The last time Prince William County voted for a Democratic presidential candidate was 1964, which also was the last time the state as a whole did that. But Democrats in this swing “purple” county think this year will be different.

“Each of the candidates has identified Prince William County as a real precursor of where this election is going to go,” said David Brickley, a former state delegate from Prince William County. “Both candidates need this county.”

Like the last two presidential elections, Mr. Obama is expected to follow the footsteps of the last two Democratic nominees and perform well in urban areas, while Mr. McCain will be strongest in rural counties. That makes transitional counties like Prince William, which borders the deep blue Fairfax County to the north and the bright red county of Stafford to the south, where President Bush won by 24 percentage points in 2004, the key to victory.

“I still think we’re very Republican in Prince William County,” said Maureen Caddigan, a Republican member of the Republican-controlled board of supervisors. “I wish that he’d been out here sooner, but we still think he can and will win.”

The McCain campaign got in hot water Saturday when an aide said the nominee still has a strong chance of winning the state because of his support in “real Virginia,” which she said was the state’s downstate rural parts and not Northern Virginia.

“As a proud resident of Oakton, Virginia, I can tell you that the Democrats have just come in from the District of Columbia and moved into Northern Virginia,” McCain adviser Nancy Pfotenhauer said on MSNBC. “And that’s really what you see there. But the rest of the state, real Virginia, if you will, I think will be very responsive to Senator McCain’s message.”

Program host Kevin Corke asked Mrs. Pfotenhauer if she wanted to retract the comment, prompting her to reply, “I mean ‘real Virginia’ because Northern Virginia is where I’ve always been, but ‘real Virginia’ I take to be the part of the state that is more Southern in nature, if you will. Northern Virginia is really metro D.C.”

Earlier this month, Mr. McCain’s brother, Joe, told those at an event for the Republican nominee that two Democratic-leaning areas in Northern Virginia, Arlington and Alexandria, were “communist country.” He quickly apologized and called the remark a joke.

The latest average of polls in Virginia put Mr. Obama up by 8.1 percent, according to RealClearPolitics, and the trend has been all down for Mr. McCain, who was tied for the lead just a month ago, before the economic meltdown on Wall Street.

The Republican knows just where he stands.

“This is a must win,” Mr. McCain shouted to his supporters. “On November 4 and with your help we’re going to win Virginia!” he said to cheers.

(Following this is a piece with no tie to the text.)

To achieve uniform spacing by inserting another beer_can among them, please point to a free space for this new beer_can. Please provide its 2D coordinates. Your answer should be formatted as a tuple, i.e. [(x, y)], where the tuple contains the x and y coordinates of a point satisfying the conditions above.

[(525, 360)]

Mr. Obama has had his sights on Virginia for years. Even before he began his run for president, visiting the state often, aligning himself with powerful politicians, mapping out a strategy to turn out the vote in deep blue Northern Virginia and the Democratic cities and suburbs of Richmond, Norfolk and Newport News.

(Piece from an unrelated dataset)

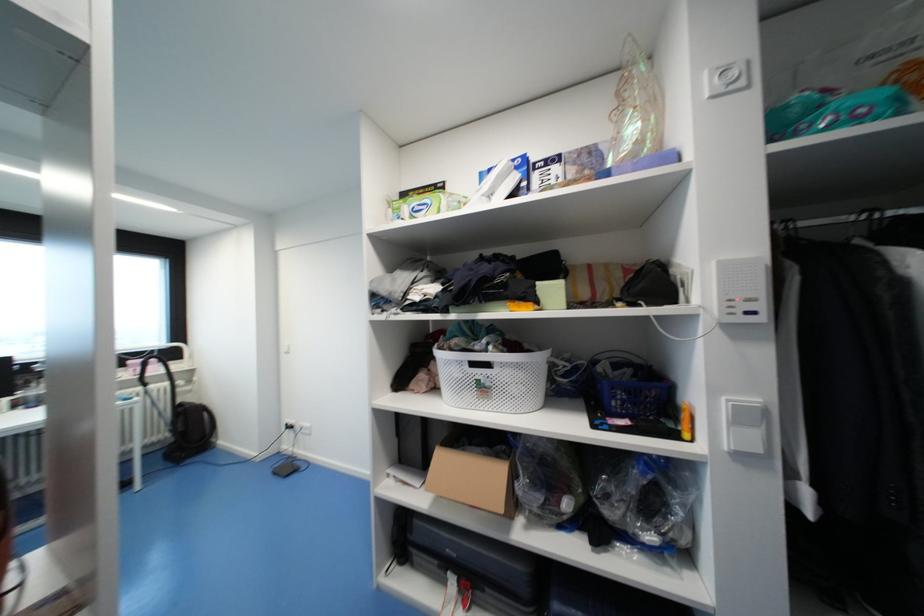
Image resolution: width=924 pixels, height=616 pixels. What do you see at coordinates (465, 573) in the screenshot?
I see `the suitcase handle` at bounding box center [465, 573].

He has built a massive ground operation in the state, opening 44 offices, one in nearly every county, and held a rally on Friday in Roanoke. The McCain campaign is launching a downstate bus tour on Sunday with Todd Palin, the husband of the Republican vice-presidential hopeful Gov. Sarah Palin.

One McCain aide said confidently that Virginia and other traditionally Republican states will come around.

“We’re going to win Virginia and Florida and North Carolina and Ohio and Indiana and Missouri,” the aide said. “Watch the polls; they’re all about to turn and turn hard. We’re not out of this. It’s just the beginning.”